神宮と天照大神

神宮は実に125の社からなる。その中で天照大神を奉祀するのは僅か数箇所に留まる。それでも、神宮が皇大神宮の御正殿のために存在すると言えるし、それは天照大神の和魂を奉祀する宮である。だから、神宮の崇拝が天照大神の崇拝と一致することは言える。

では、それが一般的に特別な崇拝を捧げる理由になるだろう。

天照大神は最高の神である主張は『古語拾遺』に見えるので、少なくとも9世紀初頭からある概念である。『古語拾遺』の主張で、天照大神が他の神を支配するかのように表現されているが、その後の表現が変わってきた。天照大神は一番貴い神であるが、支配する存在ではないと主張することは多くなってきた。

確かに、主祭神は最高の神様であることは、崇拝の理由になる。強制的ではないが、理由になる。しかし、問題が発生する。その問題は神明宮の存在である。つまり、天照大神を奉祀する神社は神宮に限らない。実は、私の氏神神社の祭神の一柱は天照大神である。

天照大神の特質に基づいて崇拝を促せば、天照大神が鎮座する神社であれば、どこでも良いのではないかと思われる。神明神社の宮司が神宮大麻の頒布に抵抗感を感じることがあるとも聞いたことがある。つまり、自分の神社の主祭人を奉祀する別な神社のお札を自分の神社から頒布する行為に矛盾を感じるようだ。自分の神社に対して不敬なのではないか、と。
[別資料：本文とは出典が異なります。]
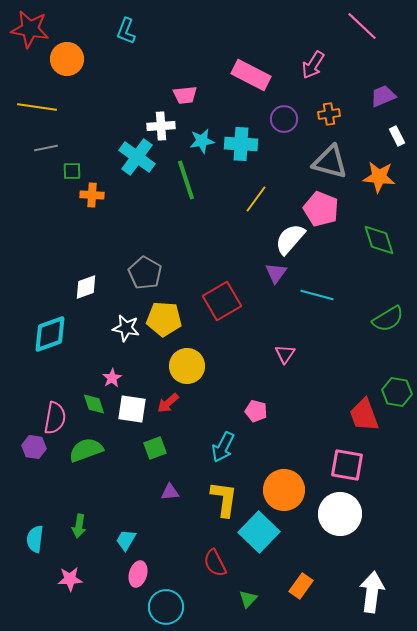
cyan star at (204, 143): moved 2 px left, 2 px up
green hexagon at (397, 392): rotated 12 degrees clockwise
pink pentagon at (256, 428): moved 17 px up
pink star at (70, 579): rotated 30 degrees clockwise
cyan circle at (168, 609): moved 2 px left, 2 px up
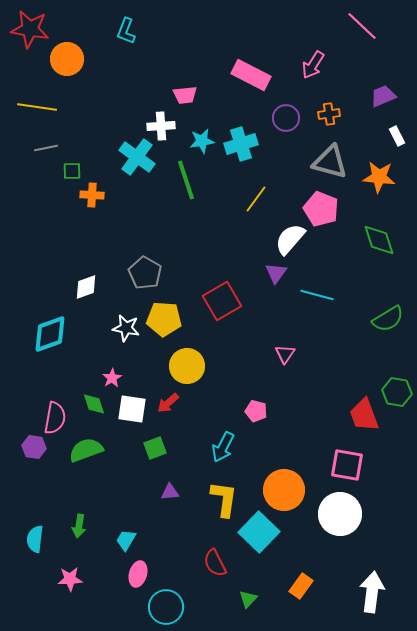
purple circle at (284, 119): moved 2 px right, 1 px up
cyan cross at (241, 144): rotated 20 degrees counterclockwise
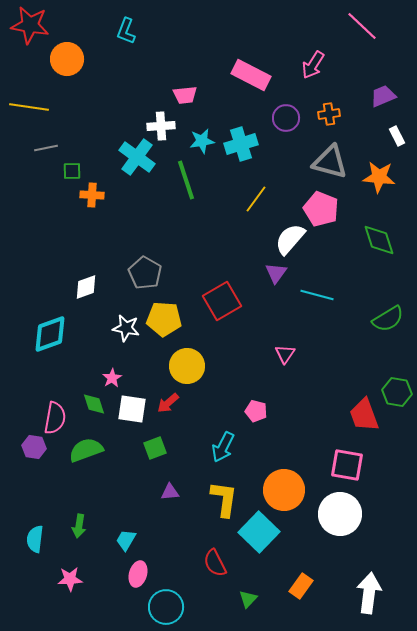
red star at (30, 29): moved 4 px up
yellow line at (37, 107): moved 8 px left
white arrow at (372, 592): moved 3 px left, 1 px down
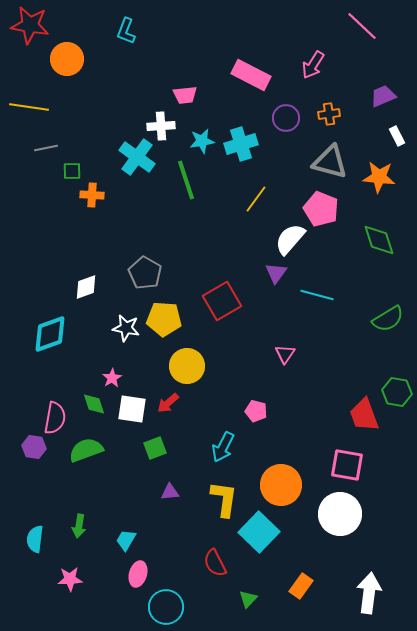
orange circle at (284, 490): moved 3 px left, 5 px up
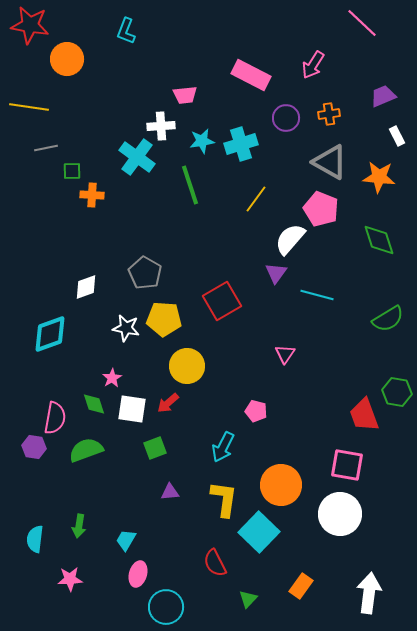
pink line at (362, 26): moved 3 px up
gray triangle at (330, 162): rotated 15 degrees clockwise
green line at (186, 180): moved 4 px right, 5 px down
ご祭神で伊勢の神宮と他の神明社を区別できないと認めたら、天皇との関係で神宮を特筆することはできるのではないか。それは確かにできる。神宮は天照大神が最初に鎮座した神社であるとは言えない(元伊勢でまだ天照大神を奉祀する神社は少なくないからだ)が、これは天皇の崇敬の中心となった。天皇との関係が一つで一般の崇拝の理由にならないとしても、天照大神の本質と合わせたら理由になる可能性がある。その可能性を認めるが、具体的にどのようになるかは、すぐに見出せない。逆に、天皇が神宮で拝むので、一般の国民が別な神社で拝むべきであると言えるのではないか。論議の詳細は重要になる。

それで、更に根本的な問題を考えなければならない。天照大神の本質が崇拝する理由になるとしたら、その本質は何であるかとはっきりしないといけない。「最高の神様」と言ったら、大きな暗黙前提がある。それは、神様が本当に存在するし、記紀神話が大枠として正しく本質を伝える、ということである。

堂々と書くと、問題は明白である。神の存在ははっきりされていないし、記紀神話を信頼する理由は特にない。実は、記紀神話を読めば、そして延喜式祝詞と参照すれば、元々高皇産霊神は最高神だったのではないかと思ってくることは少なくない。これほど議論を許すことを実践の中心的な行動の理由とするのは、確かに宗教らしいが、それでも問題であるとも言える。

だから、疑う余地のない伝統が根拠になり得るかどうかも検討すべきだろう。